Sarah Game previously worked as a vet, and led the inquiry. (ABC News)
Questions about graduate preparedness were raised, with one submission sharing anecdotal evidence of a fresh graduate being required to perform complex surgery “with only a textbook for assistance”.
Several recommendations ultimately related back to financial issues, whether it be the cost-related abuse or the underpayment of veterinarians.
“Many veterinarians are actually working over 50 hours a week, and in the regions, plenty are working many more than that,” Ms Game said.
“Those vets are often earning less than the average weekly Australian wage.
“When you consider how highly qualified those people are, and the extraordinary stress and high expectations … you can understand why many of them are thinking of leaving, and those that are staying are feeling depressed and suffering high suicide rates.“
Sophie Browne says valuing yourself as a vet is crucial to maintaining wellbeing. (ABC Rural: Isabella Kelly )

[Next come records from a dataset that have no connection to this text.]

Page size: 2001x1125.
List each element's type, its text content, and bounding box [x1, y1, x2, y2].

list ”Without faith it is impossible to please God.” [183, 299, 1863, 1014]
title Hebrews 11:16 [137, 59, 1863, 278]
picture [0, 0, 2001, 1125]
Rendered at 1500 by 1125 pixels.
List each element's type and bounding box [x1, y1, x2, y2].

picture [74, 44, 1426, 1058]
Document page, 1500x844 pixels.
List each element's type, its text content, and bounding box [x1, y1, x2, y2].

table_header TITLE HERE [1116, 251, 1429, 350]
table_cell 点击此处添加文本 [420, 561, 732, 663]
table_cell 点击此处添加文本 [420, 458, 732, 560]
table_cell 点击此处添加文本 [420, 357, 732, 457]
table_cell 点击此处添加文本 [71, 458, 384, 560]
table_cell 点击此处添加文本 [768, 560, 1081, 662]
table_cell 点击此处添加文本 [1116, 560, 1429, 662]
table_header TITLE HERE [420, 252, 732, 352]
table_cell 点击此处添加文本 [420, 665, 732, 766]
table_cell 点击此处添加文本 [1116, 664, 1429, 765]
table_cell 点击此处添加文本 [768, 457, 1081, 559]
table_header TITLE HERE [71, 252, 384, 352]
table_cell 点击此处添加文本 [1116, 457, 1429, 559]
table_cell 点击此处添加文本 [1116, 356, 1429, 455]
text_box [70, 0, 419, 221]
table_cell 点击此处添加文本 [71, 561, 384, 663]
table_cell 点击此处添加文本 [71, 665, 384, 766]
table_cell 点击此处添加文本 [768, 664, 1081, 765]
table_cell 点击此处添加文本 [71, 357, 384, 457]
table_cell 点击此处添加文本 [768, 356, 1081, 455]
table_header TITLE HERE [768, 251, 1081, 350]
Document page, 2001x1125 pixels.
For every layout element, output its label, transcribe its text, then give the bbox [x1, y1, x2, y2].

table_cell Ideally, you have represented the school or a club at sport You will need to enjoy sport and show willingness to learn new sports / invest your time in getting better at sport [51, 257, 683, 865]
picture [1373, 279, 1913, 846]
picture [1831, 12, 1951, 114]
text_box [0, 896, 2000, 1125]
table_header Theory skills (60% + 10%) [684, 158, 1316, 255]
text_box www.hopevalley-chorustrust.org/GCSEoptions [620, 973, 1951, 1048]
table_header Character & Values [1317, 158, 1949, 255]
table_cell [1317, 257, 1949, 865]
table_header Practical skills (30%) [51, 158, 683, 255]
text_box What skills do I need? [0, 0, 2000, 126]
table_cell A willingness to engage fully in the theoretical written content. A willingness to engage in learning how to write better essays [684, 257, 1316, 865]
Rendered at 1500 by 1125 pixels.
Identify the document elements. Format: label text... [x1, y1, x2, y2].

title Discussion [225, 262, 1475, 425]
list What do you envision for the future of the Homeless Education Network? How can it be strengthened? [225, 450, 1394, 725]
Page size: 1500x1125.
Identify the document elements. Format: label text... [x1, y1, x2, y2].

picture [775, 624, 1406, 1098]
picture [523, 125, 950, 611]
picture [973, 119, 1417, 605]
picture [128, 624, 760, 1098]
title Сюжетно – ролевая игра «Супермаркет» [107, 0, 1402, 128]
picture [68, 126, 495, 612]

Dr Browne agreed that pay was “one of the biggest issues” in the industry, without a simple solution.
“It becomes this very hard balancing act for clinics to be like, ‘Okay, we want to pay our staff more, but to do that we’re going to have to charge the client more,’ and we’re already receiving so much backlash over the perceived high cost of veterinary care.”
Regional vets slip through the cracks
Six of the 32 recommendations related directly to challenges faced specifically by regional vets, including an “unreasonable level of responsibility” for the care of lost and unowned animals, such as injured wildlife.
The report found a lack of consistency with local governments and unclear legislation had led to a public perception of vets as “the default drop-off location” for injured wildlife and other found animals, despite the responsibility lying primarily with local and state governments.
The committee heard vets had become the “default drop-off” point for injured and stray animals, despite the local and state governments holding responsibility. (ABC Radio Brisbane: Kenji Sato)
Dr Browne, director of Clare Valley Veterinary Services in South Australia’s mid north, has these animals dropped off “daily”.
“Wildlife is one of those things that we’re all deeply passionate about, that we want to help our native wildlife … but it does come at a strain in the cost to the clinic that is, at this point, not covered at all,”
Dr Browne said.
Another recommendation was for an audit of the state’s capacity to respond to an “emergency animal disease outbreak”.
“We don’t have a lot of vets in the regions, and if we were to get … foot and mouth disease or something like that, we don’t have the boots on the ground,” Dr Browne said.
Regional vets play an important role in the country’s biosecurity. (ABC News: Bill Ormonde)
“I think it’s time that we started to place an importance on our food safety and our national biosecurity, the way we deal with health.”
Like its New South Wales counterpart before it, the committee recommended reform to expand the use of telehealth and electronic prescription services.
Another recommended current government support for regional healthcare workers to cover vets and vet students.
Putting it into practice
Newly-appointed Minister for Health Blair Boyer said the government would respond to the recommendations “in due course”, but said he was surprised to learn of the prevalence of client abuse in the industry.
“Unless people start treating veterinarians with the respect they deserve, you’re not going to have their services, or there’ll be fewer of them,”
he said.
“And if you think having fewer of them is going to help the price of their services, you’re very much mistaken.”